Ein Spielraum für eine Ermessensübung liegt aber nicht mehr vor, wenn die Finanzbehörde die Steuer wegen offenbarer Uneinbringlichkeit der Abgabenforderung bei dem zunächst herangezogenen Gesamtschuldner dem - weiteren noch verbliebenen - Gesamtschuldner vorschreibt. Im Hinblick darauf, dass in diesem Zeitpunkt kein anderer zahlungspflichtiger Gesamtschuldner mehr vorhanden ist, ist die Abgabenbehörde gar nicht mehr in der Lage, im Rahmen eines Ermessensspielraumes eine andere Entscheidung zu treffen, um ihrer Verpflichtung, für die Einbringung der ausstehenden Abgaben zu sorgen, nachzukommen (vgl. die bei Fellner, Gebühren und Verkehrssteuern, Band I, Stempel- und Rechtsgebühren, in Rz 33 zu § 28 GebG referierte hg. Judikatur).

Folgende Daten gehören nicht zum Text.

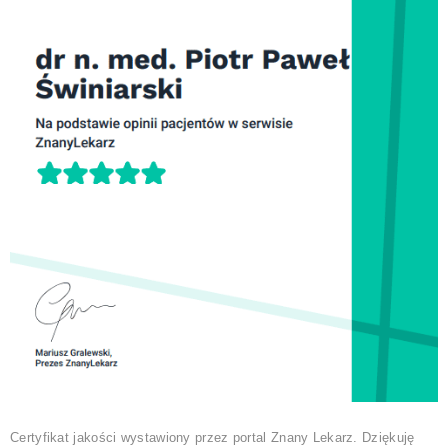
Certyfikat jakości wystawiony przez portal Znany Lekarz. Dziękuję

Der Bw erachtet sich in seinen Rechten im Wesentlichen dadurch verletzt, dass ihn die Finanzbehörde erst 2003 als verbleibender Gesamtschuldner in Anspruch genommen hat.

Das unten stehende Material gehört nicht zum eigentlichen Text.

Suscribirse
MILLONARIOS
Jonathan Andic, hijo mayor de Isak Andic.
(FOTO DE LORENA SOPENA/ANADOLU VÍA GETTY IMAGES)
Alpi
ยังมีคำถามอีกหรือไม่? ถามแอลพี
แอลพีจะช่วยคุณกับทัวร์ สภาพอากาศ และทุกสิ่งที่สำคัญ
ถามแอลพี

Vor dem Hintergrund der oben angeführten Rechtsprechung erweisen sich die Berufungsargumente nicht als stichhältig. Nachdem die Außendienstbegehungen erfolglos geblieben sind, versuchte das Finanzamt mittels Lohnpfändung den Abgabenbetrag einzubringen. Im Juli 2000 stellte sich endgültig heraus, dass auch eine Pfändung von Forderungen erfolglos sein wird. Dies wird auch durch das Berufungsvorbringen bestätigt. Der Bw bringt selbst vor, dass das Mietverhältnis wegen ausstehender Mieten mit 31. Oktober 2000 vorzeitig beendet wurde und der Mieter auf keinerlei Postzusendung reagierte. Der Bw hat von einer gerichtlichen Geltendmachung Abstand genommen, um nur mehr unnötige Kosten zu vermeiden.

Das ist aber insgesamt ein Vorgang, bei dem von einer raschen Einbringung ohne Schwierigkeiten im Sinne der oben erwähnten Rechtsprechung von vornherein nicht mehr gesprochen werden kann. Aus diesem Grund war die Annahme der Finanzbehörde erster Instanz, die Forderung sei beim Mieter uneinbringlich, richtig.

Damit lag aber ein Spielraum für eine Ermessensübung nicht mehr vor. Das Finanzamt war daher verpflichtet dem noch verbliebenen Gesamtschuldner die Rechtsgeschäftsgebühr gemäß § 33 TP 5 GebG vorzuschreiben. Diese Abgabenfestsetzung erfolgte innerhalb der gesetzlichen Verjährungsfrist (vgl. § 207 BAO).

Der Bescheid entspricht daher der Rechtslage, weshalb spruchgemäß zu entscheiden war.